Oleh karena itu, kita tidak boleh melupakan
Pancasila dan mukadimah UUD, yang menjadi landasan dasar bagi relasi sesama
anak bangsa dalam satu atap NKRI. Bagi seorang pemimpin, seperti gubernur
Jakarta, Pancasila dan UUD 1945 harus jadi pedomannya. Tak boleh gubernur DKI
memipin berdasarkan kepentingan yang berbau SARA.
Untuk itu, kita tak boleh melupakan Pancasila
atau UUD 1945, yang merupakan warisan berharga dari para pendiri bangsa.
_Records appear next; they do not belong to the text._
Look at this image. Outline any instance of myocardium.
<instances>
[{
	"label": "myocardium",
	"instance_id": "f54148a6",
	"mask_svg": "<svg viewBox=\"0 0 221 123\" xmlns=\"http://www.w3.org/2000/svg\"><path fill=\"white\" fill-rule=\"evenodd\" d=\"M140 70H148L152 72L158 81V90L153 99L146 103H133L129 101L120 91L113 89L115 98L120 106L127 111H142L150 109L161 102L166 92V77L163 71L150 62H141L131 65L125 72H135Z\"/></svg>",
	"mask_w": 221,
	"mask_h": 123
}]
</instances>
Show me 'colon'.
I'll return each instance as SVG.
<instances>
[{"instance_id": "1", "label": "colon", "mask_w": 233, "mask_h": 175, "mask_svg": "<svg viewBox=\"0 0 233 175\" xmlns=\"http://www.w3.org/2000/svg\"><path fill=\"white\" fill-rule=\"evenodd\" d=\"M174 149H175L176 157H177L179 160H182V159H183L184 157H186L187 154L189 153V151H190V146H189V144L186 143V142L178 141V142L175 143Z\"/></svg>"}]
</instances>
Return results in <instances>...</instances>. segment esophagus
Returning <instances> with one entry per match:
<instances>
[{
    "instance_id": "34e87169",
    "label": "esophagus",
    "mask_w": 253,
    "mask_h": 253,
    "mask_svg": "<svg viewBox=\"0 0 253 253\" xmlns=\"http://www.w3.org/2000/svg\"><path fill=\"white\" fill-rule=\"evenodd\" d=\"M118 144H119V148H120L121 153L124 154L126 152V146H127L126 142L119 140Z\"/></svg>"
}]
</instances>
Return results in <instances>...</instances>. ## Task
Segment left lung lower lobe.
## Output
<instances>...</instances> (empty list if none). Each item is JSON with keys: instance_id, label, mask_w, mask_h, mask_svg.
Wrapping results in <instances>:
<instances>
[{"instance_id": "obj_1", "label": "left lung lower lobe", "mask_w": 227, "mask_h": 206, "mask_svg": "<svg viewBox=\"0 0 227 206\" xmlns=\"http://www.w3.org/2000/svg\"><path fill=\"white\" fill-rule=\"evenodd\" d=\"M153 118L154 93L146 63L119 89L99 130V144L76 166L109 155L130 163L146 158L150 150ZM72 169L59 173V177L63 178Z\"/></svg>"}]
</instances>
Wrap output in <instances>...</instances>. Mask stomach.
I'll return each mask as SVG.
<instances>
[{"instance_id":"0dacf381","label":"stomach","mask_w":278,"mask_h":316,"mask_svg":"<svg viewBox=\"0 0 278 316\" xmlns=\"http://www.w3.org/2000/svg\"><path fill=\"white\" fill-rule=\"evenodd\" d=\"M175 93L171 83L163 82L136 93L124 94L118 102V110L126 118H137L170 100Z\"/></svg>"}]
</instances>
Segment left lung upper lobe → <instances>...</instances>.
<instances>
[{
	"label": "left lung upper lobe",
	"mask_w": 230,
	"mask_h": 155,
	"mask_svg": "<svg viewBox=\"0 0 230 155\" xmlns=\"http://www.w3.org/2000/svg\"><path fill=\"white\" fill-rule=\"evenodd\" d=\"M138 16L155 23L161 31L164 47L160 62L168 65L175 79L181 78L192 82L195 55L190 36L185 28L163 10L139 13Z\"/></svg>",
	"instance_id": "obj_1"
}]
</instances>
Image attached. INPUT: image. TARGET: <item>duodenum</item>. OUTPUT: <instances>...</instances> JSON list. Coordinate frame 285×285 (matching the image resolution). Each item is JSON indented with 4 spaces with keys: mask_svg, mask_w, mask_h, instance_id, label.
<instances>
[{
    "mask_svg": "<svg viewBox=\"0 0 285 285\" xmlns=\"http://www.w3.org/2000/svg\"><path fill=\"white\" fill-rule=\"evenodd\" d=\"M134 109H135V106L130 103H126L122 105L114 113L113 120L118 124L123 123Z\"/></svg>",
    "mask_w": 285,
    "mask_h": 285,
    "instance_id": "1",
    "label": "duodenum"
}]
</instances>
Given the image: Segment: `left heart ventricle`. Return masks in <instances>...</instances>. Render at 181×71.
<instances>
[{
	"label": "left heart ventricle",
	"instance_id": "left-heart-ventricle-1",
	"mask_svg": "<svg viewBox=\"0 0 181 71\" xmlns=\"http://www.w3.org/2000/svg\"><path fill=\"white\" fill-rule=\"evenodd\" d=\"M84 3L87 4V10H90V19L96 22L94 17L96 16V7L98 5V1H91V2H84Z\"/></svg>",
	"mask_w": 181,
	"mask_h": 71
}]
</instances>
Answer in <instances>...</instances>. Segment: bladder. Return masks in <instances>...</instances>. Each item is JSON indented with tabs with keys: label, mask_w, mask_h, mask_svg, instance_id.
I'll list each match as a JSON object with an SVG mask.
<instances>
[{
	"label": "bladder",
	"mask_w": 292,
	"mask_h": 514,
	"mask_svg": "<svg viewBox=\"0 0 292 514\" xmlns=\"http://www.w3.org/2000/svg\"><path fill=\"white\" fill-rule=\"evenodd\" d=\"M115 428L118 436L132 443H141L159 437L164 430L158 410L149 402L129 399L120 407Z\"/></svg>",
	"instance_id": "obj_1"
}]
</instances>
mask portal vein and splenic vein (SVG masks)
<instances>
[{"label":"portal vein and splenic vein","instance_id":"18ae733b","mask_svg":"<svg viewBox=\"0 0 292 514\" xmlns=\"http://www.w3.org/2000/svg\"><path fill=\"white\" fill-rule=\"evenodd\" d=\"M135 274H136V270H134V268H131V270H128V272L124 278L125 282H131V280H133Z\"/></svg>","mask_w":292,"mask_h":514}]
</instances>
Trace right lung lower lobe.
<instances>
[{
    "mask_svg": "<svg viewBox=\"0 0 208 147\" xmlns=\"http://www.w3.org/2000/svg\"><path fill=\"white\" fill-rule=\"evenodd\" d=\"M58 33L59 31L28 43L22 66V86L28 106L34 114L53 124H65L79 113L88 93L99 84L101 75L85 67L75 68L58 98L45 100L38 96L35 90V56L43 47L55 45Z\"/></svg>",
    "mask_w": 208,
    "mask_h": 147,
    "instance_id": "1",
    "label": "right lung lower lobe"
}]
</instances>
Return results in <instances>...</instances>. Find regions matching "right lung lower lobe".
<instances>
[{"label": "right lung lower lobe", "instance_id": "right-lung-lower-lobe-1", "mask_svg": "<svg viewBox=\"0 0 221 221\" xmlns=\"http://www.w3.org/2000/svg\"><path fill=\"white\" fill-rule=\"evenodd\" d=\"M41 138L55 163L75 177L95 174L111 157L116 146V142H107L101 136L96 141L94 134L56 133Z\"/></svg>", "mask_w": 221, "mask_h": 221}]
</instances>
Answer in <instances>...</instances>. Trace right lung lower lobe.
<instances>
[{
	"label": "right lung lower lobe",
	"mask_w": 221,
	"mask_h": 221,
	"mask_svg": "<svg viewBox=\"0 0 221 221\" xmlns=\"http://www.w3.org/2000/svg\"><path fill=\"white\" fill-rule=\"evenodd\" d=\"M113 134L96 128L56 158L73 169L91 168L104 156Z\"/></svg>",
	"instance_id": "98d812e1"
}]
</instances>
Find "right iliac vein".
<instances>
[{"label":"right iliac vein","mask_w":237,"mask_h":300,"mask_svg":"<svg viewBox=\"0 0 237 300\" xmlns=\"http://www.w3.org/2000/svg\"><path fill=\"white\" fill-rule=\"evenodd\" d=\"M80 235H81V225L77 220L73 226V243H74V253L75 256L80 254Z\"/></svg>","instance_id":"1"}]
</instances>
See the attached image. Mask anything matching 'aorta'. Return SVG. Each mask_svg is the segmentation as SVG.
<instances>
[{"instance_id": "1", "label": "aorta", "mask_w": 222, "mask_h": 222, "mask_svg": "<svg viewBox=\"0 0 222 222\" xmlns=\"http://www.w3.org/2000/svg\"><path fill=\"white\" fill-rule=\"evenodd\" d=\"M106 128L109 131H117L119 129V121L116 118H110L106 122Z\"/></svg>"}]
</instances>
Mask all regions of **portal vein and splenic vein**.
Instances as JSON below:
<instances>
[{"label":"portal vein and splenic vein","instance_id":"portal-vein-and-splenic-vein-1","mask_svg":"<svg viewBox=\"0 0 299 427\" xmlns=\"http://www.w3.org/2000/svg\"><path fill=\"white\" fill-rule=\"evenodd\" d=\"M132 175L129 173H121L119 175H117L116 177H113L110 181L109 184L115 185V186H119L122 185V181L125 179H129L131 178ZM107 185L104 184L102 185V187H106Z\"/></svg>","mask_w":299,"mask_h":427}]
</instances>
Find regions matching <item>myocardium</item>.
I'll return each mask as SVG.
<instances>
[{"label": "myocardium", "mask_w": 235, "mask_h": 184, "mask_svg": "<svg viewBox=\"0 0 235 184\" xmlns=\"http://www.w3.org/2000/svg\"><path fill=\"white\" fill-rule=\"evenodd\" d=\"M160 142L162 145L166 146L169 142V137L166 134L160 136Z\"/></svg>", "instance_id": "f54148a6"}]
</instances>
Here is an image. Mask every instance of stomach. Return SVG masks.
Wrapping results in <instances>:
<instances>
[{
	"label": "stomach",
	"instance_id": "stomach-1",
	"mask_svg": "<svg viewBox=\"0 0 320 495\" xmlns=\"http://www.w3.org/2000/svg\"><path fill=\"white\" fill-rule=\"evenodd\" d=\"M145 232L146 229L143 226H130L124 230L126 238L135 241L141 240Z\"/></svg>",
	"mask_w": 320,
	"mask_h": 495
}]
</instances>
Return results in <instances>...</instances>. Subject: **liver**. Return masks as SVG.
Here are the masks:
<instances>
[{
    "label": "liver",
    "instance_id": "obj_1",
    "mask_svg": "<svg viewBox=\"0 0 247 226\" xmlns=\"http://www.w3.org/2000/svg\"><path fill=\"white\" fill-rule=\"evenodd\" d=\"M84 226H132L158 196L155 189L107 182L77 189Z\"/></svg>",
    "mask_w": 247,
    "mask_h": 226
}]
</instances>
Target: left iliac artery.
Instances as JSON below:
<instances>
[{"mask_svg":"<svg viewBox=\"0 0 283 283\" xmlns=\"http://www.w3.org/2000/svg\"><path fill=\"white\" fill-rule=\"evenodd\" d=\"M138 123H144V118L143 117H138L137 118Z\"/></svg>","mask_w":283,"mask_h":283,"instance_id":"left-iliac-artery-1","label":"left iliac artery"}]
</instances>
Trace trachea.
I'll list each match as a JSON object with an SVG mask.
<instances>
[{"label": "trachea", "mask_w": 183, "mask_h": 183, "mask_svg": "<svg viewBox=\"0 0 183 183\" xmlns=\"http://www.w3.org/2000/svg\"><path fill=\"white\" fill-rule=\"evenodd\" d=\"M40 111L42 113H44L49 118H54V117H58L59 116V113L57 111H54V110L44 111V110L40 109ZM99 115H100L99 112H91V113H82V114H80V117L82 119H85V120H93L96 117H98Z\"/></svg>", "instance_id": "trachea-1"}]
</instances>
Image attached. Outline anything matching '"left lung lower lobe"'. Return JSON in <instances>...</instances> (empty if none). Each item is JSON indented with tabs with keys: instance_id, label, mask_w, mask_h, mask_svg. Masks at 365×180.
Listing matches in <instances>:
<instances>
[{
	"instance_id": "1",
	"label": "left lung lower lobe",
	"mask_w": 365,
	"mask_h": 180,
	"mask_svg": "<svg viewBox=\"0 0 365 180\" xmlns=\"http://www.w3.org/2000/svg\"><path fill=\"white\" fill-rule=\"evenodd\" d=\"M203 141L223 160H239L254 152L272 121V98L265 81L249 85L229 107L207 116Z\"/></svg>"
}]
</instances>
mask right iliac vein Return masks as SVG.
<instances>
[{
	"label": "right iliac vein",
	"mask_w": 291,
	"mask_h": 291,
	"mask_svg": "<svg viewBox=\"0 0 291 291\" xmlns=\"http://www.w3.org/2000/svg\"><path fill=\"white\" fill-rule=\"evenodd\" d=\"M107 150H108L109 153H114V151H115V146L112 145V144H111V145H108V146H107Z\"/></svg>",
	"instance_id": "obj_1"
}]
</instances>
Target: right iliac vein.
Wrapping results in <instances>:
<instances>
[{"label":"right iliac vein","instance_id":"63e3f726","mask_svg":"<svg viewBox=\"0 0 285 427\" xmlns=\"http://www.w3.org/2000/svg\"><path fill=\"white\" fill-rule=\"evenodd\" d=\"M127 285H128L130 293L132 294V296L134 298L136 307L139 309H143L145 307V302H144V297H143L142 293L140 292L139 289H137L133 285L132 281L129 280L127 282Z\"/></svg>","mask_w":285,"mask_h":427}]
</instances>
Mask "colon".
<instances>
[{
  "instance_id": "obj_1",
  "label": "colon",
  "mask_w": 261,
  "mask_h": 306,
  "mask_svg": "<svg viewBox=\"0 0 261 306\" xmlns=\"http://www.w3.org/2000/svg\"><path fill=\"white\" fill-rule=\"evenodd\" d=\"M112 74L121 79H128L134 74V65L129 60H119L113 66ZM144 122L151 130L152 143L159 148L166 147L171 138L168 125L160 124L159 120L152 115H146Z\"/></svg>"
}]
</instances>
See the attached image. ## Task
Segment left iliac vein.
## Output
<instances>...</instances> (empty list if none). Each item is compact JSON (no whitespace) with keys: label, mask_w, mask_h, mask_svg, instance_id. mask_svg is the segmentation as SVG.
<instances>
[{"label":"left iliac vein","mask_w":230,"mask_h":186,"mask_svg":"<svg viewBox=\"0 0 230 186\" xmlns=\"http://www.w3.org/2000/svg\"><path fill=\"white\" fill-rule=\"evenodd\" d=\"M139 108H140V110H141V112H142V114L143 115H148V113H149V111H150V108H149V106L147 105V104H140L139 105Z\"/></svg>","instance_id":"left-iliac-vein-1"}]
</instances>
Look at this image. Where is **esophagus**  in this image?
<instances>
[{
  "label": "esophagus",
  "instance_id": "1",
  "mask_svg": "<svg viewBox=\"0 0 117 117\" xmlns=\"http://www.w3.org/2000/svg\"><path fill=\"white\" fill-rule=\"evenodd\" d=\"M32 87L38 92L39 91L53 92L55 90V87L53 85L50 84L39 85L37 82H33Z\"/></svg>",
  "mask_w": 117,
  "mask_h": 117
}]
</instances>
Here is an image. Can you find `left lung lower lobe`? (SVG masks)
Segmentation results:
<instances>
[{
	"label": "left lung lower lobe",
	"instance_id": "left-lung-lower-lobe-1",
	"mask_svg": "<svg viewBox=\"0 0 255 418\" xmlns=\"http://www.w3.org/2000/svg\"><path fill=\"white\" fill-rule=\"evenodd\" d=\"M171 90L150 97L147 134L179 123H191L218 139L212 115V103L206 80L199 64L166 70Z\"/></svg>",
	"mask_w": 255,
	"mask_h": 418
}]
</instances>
Sayangnya, di era otonomi daerah, justru banyak perda atau regulasi yang
bertentangan dengan Pancasila dan mukadimah UUD 1945.
Gesekan berbau SARA gampang meledak karena
regulasi yang ada justru menomorsatukan kepentingan kelompok tertentu dan
meminggirkan kelompok lainnya.
Kita tentu ingat berbagai perda yang berbau
kepentingan agama tertentu, entah di pemda-pemda yang mayoritas warganya beragama
Islam seperti di Indonesia bagian barat atau di pemda-pemda yang mayoritas
warganya Kristen di Indonesia Timur.
Dengan demikian, pemimpin, seperti gubernur
DKI, harus dan wajib mengayomi semua golongan. Setiap warga negara, entah
beragama apa pun, dari etnis apa pun, harus diperlakukan sama.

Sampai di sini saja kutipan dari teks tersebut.